Generative AI aids e-commerce brands in detecting fraud and enhancing security. According to the research, fraud costs an average firm 5% of its yearly income. Due to their amazing ability to analyse extensive datasets and learn from historical scamming patterns, generative AI models can spot anomalies, dubious activities, and suspicious transactions and provide e-commerce stores with reliable recommendations on what to do next in real-time. Taking such a proactive approach can go a long way toward saving a significant amount of money in the long run.

  • Optimizing pricing

Another e-commerce area where generative AI shines is dynamic pricing. By continuously monitoring market conditions, trends, demand patterns, inventory levels, competitor pricing, and customer behaviour, generative AI allows brands to respond quickly to changes and adjust their pricing strategies accordingly in real time. Furthermore, generative AI algorithms can estimate price elasticity for demand, which measures how demand for a product responds to a change in price. By examining the relationship between price changes and demand fluctuations, e-commerce stores can identify the optimal price points.

On a final note

As the e-commerce sector is continuously expanding, consumers are increasingly demanding more personalized experiences and convenience. McKinsey report reveals that 78% of consumers are more likely to repurchase from brands that personalize. These heightened expectations urge e-commerce companies to tap into burgeoning technologies, with generative AI leading the way as the most promising and versatile tool that has the potential to become a general-purpose tech.

Generative AI and e-commerce make a potent combo that can revolutionize how e-commerce businesses operate and how customers experience online shopping. As you can see in the examples above, the possibilities of generative AI in e-commerce are endless. Generative AI systems become a key competitive differentiator for e-commerce businesses and enterprises as they push the boundaries of what is achievable with traditional techniques.

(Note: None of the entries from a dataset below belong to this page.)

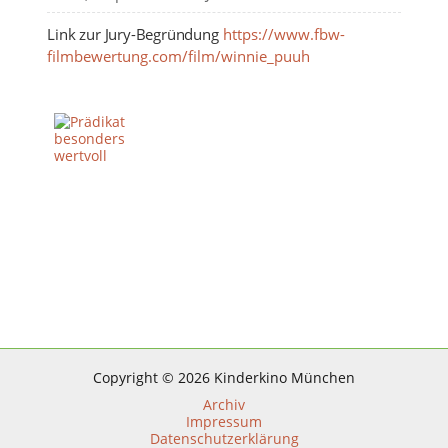
Link zur Jury-Begründung
https://www.fbw-
filmbewertung.com/film/winnie_puuh 
FBW-LOGOS
Prädikat besonders wertvoll
Copyright © 2026 Kinderkino München
Archiv
Impressum
Datenschutzerklärung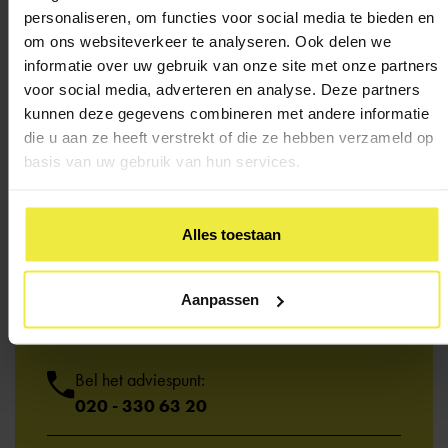
personaliseren, om functies voor social media te bieden en
om ons websiteverkeer te analyseren. Ook delen we
informatie over uw gebruik van onze site met onze partners
voor social media, adverteren en analyse. Deze partners
kunnen deze gegevens combineren met andere informatie
die u aan ze heeft verstrekt of die ze hebben verzameld op
basis van uw gebruik van hun services.
Alles toestaan
Heb je een
vraag?
Aanpassen
Kom je er niet uit of wil je iemand spreken? We
helpen je graag.
Bel het adviespunt:
020 - 330 63 20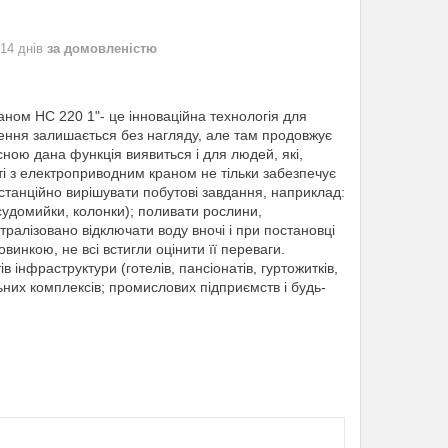
 14 днів
за домовленістю
аном HC 220 1"- це інноваційна технологія для
щення залишається без нагляду, але там продовжує
ою дана функція виявиться і для людей, які,
ті з електроприводним краном не тільки забезпечує
истанційно вирішувати побутові завдання, наприклад:
судомийки, колонки); поливати рослини,
ралізовано відключати воду вночі і при постановці
овинкою, не всі встигли оцінити її переваги.
в інфраструктури (готелів, пансіонатів, гуртожитків,
льних комплексів; промислових підприємств і будь-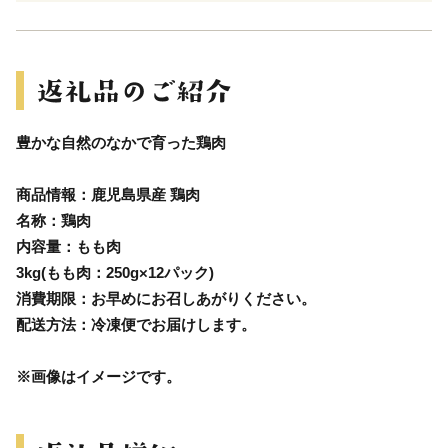
豊かな自然のなかで育った鶏肉
商品情報：鹿児島県産 鶏肉
名称：鶏肉
内容量：もも肉
3kg(もも肉：250g×12パック)
消費期限：お早めにお召しあがりください。
配送方法：冷凍便でお届けします。
※画像はイメージです。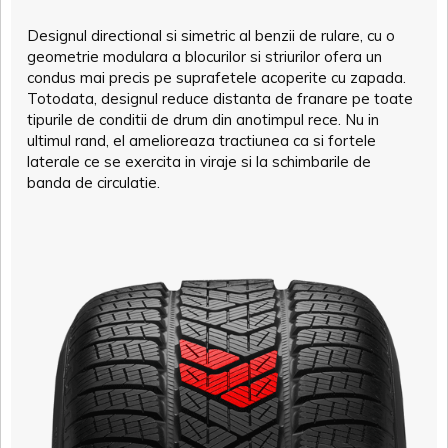
Designul directional si simetric al benzii de rulare, cu o
geometrie modulara a blocurilor si striurilor ofera un
condus mai precis pe suprafetele acoperite cu zapada.
Totodata, designul reduce distanta de franare pe toate
tipurile de conditii de drum din anotimpul rece. Nu in
ultimul rand, el amelioreaza tractiunea ca si fortele
laterale ce se exercita in viraje si la schimbarile de
banda de circulatie.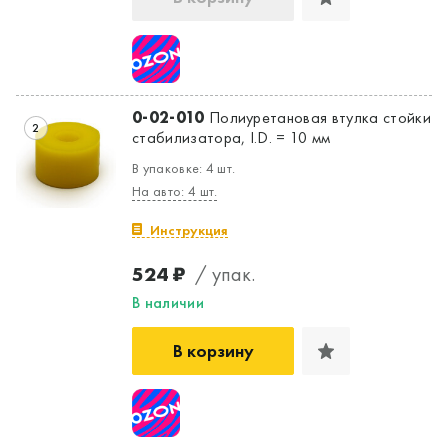
0-02-010
Полиуретановая втулка стойки
2
стабилизатора, I.D. = 10 мм
В упаковке: 4 шт.
На авто: 4 шт.
Инструкция
Да, верно
Нет, выбрать другой
524 ₽
/ упак.
В наличии
В корзину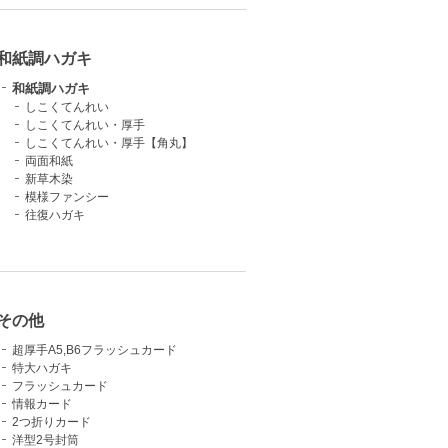
和紙調ハガキ
和紙調ハガキ
しこくてんれい
しこくてんれい・厚手
しこくてんれい・厚手【角丸】
両面和紙
新草木染
模様ファンシー
往復ハガキ
その他
超厚手A5,B6フラッシュカード
特大ハガキ
フラッシュカード
情報カード
2つ折りカード
洋型2号封筒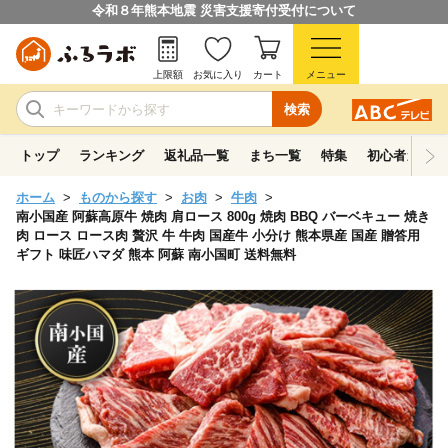
令和８年熊本地震 災害支援寄付受付について
上限額
お気に入り
カート
メニュー
検索
トップ
ランキング
返礼品一覧
まち一覧
特集
初心者ガイド
ホーム
ものから探す
お肉
牛肉
南小国産 阿蘇高原牛 焼肉 肩ロース 800g 焼肉 BBQ バーベキュー 焼き
肉 ロース ロース肉 贅沢 牛 牛肉 国産牛 小分け 熊本県産 国産 贈答用
ギフト 味匠ハマダ 熊本 阿蘇 南小国町 送料無料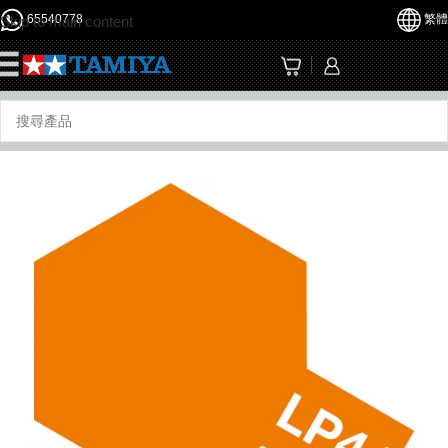
65540778
繁體
Skip to main content
☰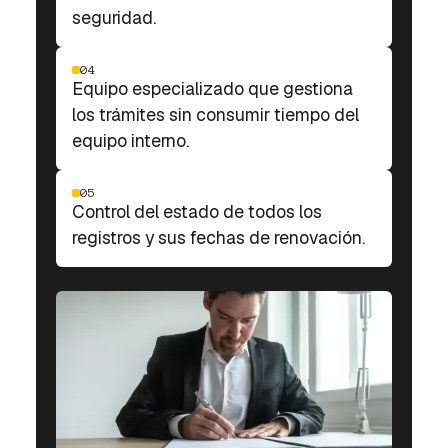
seguridad.
04
Equipo especializado que gestiona
los trámites sin consumir tiempo del
equipo interno.
05
Control del estado de todos los
registros y sus fechas de renovación.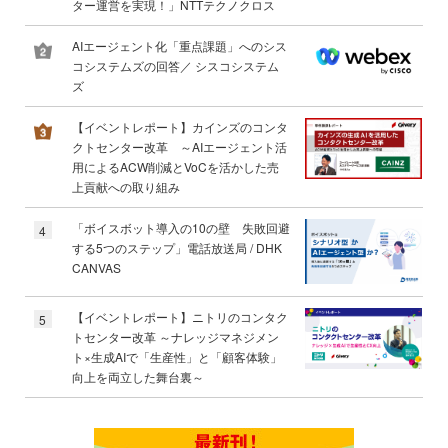
ター運営を実現！」NTTテクノクロス
AIエージェント化「重点課題」へのシス
コシステムズの回答／ シスコシステム
ズ
【イベントレポート】カインズのコンタ
クトセンター改革 ～AIエージェント活
用によるACW削減とVoCを活かした売
上貢献への取り組み
「ボイスボット導入の10の壁 失敗回避
4
する5つのステップ」電話放送局 / DHK
CANVAS
【イベントレポート】ニトリのコンタク
5
トセンター改革 ～ナレッジマネジメン
ト×生成AIで「生産性」と「顧客体験」
向上を両立した舞台裏～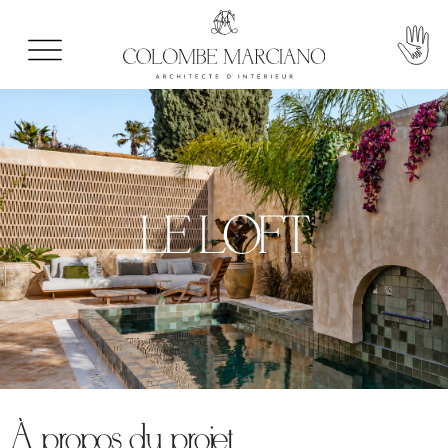
LE LOFT
À propos du projet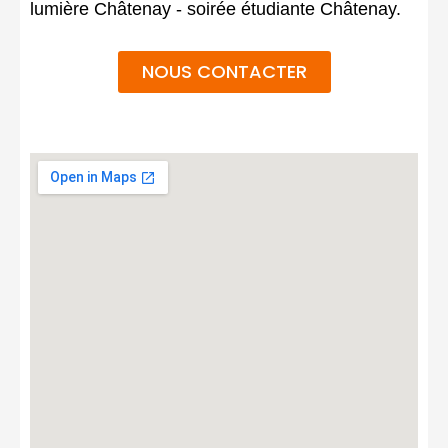
lumière Châtenay - soirée étudiante Châtenay.
NOUS CONTACTER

With 78% of consumers willing to recommend brands that personalize, there has never been a better time for e-commerce entities to adopt generative AI technologies ASAP so that they could differentiate themselves with superior customer experience that strikes a chord.

Weaving generative AI solutions into online shopping experiences require developing a robust gen AI e-commerce strategy. Partnering with an experienced provider of AI solutions for e-commerce is a surefire way to build a strategic Gen AI implementation roadmap that works best for your e-commerce business.